September 4th, 2020

By Shaukat Korai


KARACHI

The loss of employment opportunities in the coastal areas of Sindh thanks to climate change has resulted in large scale migration, mostly towards Karachi, adding to the problems of the cosmopolitan city, which is already suffering from overpopulation. In this century, Karachi has suffered the worst floods, and experts have warned that increasing population, global warming, and other factors have resulted in such disastrous impacts in Karachi.

“Water from the Indus River is not even reaching the Indus delta,” informs Muhammad Ali Shah, the Chairman of the Pakistan Fisherfolk Forum (PFF). “Too many people have lost their livelihoods and have no other option but to migrate to other cities,” he laments. “Approximately 0.8 to 10million people from Thatta, Badin and Sajawal have been pouring into Karachi to find homes and employment and their numbers are still rising. Nearly half of the population of Ibrahim Hyderi and Rehri Goth, two villages that are on the outskirts of Karachi, consist of climate migrants.”

Pakistan is the fifth-most affected country in terms of the impacts of climate change. Environmental disasters have reduced employment opportunities in not just the Delta but the entire agrarian region of the province. Haji Muhammad, a resident of the port town of Keti Bandar in Thatta district, relocated to Karachi following a decline in agricultural and fishing avenues in his town.

“The Sindh river is drying up which is adversely impacting the livestock and agriculture business in my area. I could not earn enough to feed my children so I had no other choice but to move to Karachi,” says the climate refugee.

“There has been a noticeable increase in climate-related disasters.

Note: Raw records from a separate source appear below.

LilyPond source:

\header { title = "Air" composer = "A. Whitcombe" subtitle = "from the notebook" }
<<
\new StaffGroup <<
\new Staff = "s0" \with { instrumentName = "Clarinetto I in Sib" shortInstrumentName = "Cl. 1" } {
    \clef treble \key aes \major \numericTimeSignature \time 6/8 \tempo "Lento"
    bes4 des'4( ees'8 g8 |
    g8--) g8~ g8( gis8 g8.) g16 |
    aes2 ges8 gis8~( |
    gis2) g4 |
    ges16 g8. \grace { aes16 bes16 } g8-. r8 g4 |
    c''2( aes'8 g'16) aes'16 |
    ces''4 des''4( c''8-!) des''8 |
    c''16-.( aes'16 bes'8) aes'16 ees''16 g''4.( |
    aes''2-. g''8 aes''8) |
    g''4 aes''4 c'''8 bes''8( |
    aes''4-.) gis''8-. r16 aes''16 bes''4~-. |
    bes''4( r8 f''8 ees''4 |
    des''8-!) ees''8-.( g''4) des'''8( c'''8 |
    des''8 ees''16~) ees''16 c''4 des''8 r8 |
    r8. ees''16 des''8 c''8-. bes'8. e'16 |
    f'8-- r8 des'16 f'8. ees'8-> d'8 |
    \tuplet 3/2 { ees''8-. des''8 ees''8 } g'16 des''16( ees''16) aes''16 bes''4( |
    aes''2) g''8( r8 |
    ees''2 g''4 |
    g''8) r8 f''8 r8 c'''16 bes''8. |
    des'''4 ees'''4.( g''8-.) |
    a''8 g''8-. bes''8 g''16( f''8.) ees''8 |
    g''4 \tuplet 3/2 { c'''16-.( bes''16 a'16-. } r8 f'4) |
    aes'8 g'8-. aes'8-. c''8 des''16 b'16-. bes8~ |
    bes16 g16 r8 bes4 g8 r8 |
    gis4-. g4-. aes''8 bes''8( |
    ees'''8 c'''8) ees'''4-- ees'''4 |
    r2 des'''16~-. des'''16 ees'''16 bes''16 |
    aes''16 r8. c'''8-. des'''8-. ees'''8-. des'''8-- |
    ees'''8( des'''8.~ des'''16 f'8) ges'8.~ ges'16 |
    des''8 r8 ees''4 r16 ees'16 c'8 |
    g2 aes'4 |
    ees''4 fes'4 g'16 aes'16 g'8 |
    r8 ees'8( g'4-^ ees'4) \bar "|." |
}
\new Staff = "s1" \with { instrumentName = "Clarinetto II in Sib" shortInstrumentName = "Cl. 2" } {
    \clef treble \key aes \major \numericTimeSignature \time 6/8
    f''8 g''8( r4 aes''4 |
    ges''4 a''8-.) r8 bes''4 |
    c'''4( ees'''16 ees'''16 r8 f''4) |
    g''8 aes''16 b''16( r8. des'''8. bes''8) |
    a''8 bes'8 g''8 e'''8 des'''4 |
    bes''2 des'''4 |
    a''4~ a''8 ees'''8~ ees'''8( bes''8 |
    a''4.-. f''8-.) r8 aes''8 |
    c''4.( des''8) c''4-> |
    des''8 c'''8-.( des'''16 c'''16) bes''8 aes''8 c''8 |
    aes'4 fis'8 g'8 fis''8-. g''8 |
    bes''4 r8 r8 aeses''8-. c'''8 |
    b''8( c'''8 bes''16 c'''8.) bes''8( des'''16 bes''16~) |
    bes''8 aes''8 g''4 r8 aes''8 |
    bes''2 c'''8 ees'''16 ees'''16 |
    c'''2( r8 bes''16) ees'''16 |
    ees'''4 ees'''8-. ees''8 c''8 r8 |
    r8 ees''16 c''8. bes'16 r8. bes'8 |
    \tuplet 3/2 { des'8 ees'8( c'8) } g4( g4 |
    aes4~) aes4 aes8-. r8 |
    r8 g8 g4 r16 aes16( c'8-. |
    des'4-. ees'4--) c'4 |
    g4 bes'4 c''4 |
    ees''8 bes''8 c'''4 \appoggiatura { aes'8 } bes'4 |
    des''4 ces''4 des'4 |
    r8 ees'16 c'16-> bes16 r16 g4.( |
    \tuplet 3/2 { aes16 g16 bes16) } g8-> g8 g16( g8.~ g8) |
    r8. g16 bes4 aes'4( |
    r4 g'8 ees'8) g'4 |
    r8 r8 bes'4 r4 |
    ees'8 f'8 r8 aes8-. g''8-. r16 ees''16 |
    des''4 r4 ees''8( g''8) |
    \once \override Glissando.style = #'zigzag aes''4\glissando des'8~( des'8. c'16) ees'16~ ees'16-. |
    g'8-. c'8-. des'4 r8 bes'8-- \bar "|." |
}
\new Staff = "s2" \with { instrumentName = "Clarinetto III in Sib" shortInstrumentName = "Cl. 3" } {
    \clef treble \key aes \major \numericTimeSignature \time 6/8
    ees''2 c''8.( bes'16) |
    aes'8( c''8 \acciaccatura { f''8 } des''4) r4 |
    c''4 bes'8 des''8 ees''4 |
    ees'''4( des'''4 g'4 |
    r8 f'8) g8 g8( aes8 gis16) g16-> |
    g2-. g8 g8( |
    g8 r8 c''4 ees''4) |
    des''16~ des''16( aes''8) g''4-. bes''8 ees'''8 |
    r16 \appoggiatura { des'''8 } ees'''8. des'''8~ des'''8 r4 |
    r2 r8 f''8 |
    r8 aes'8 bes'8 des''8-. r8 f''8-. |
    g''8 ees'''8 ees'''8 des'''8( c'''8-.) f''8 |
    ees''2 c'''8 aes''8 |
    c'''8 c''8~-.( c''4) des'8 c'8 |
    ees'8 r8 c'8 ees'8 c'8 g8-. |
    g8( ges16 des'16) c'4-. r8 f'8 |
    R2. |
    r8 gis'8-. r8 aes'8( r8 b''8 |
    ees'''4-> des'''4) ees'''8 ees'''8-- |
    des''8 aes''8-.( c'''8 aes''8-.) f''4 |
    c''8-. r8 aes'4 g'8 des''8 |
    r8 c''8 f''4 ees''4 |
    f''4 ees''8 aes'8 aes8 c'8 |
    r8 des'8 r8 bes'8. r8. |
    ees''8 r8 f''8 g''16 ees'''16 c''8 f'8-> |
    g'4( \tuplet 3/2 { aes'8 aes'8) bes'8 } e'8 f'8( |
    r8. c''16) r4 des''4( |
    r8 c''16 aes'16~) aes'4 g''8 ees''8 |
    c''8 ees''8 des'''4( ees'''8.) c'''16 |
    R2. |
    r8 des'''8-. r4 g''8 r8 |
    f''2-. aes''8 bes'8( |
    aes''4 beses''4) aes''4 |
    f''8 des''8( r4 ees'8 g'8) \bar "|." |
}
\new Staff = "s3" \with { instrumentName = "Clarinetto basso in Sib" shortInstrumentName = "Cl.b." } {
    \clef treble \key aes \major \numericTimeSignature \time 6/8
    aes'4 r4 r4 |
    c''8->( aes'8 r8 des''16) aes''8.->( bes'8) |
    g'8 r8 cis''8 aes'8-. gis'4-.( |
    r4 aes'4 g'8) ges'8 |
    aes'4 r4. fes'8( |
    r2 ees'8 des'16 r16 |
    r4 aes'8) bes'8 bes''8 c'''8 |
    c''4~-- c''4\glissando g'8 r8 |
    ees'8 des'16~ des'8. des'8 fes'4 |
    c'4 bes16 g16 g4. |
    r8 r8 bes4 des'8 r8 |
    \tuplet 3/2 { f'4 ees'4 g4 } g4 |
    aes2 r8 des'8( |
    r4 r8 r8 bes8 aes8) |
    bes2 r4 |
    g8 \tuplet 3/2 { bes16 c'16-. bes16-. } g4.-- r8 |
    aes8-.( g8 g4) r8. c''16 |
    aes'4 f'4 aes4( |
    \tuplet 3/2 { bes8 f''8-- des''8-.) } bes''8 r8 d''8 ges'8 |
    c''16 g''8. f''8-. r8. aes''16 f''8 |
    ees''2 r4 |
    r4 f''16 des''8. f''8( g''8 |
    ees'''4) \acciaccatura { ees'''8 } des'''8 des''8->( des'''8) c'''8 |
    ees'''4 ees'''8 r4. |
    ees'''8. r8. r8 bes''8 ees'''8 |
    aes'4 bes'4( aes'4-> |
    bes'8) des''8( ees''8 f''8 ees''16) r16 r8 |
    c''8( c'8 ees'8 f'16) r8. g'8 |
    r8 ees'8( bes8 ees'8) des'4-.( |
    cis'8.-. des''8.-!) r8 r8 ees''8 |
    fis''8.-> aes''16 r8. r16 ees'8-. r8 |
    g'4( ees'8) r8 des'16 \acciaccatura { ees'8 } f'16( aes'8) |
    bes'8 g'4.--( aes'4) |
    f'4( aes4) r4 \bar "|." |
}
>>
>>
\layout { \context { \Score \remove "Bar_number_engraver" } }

Both rains and droughts have increased in intensity and frequency. Both these things negatively impact agriculture so it is natural that people who are dependent on agriculture for their livelihood will have no other option but to migrate to the nearest metropolitan,” says Arif Bilgrami, a prominent architect.

A majority of the people moving to cities come from low-income households. These environmental migrants settle wherever they find a habitable piece of land, and as a result, most of them have occupied areas around Karachi’s drains. An increase in the number of people settling on the drains has been a major factor in exacerbating urban flooding crisis in Karachi,” says Bilgrami.

Climate change activist Tofiq Pasha Mooraj explains that people have settled on the beds of the drains, and when water overflows these settlements choke the drains causing floods in nearby areas.

“Water flows through more or less permanent pathways,” explains Pasha. “If you settle on one of these pathways you are bound to face the wrath of flowing water one day.”

In addition, to blocking drains and waterways, other factors are also aggravating the flood situation in Karachi.

According to Bilgrami, in the previous years, Karachi’s parched land used to absorb a large amount of water but owing to uptake in construction, empty spaces are now vanishing from the city and the virgin soil is being replaced by high-rise buildings, housing societies, and paved roads, which not only allows the water to accumulate, but also lowers the water table, and increases heat during summers. Cleaning Karachi’s drains is just one step and should be the first among many, says Bilgrami.

Meanwhile, Pasha warns that the impacts of climate change are quickly spreading across Sindh.

“One of the core impacts of climate change is ‘variability’,” he says. “So now we will see abnormal spells of rain followed by maybe prolonged spells of drought, it is becoming extremely difficult to predict the weather now,” continues Pasha.

The Pakistan Meteorological Office says that the country is witnessing a steady and consistent increase in rainfall every year. According to statistics, Karachi saw 44mm of rainfall during the 2015 monsoon, 98 mm in 2016, and 125 mm in 2017. These figures almost doubled in 2019 to 322 mm and in 2020 it jumped to a whopping 468 mm.

According to Sardar Sarfaraz, the Director of the Karachi Met Office, weather patterns have drastically changed due to global climate change.

“The rainfall recorded in Karachi is the highest in 90 years,” he explains. “The rain spell in Karachi might continue for extended periods in time this is why immediate and serious measures are required to keep the situation from spiraling out of control.”

If this carries on, sooner or later, everyone will be victims of climate change.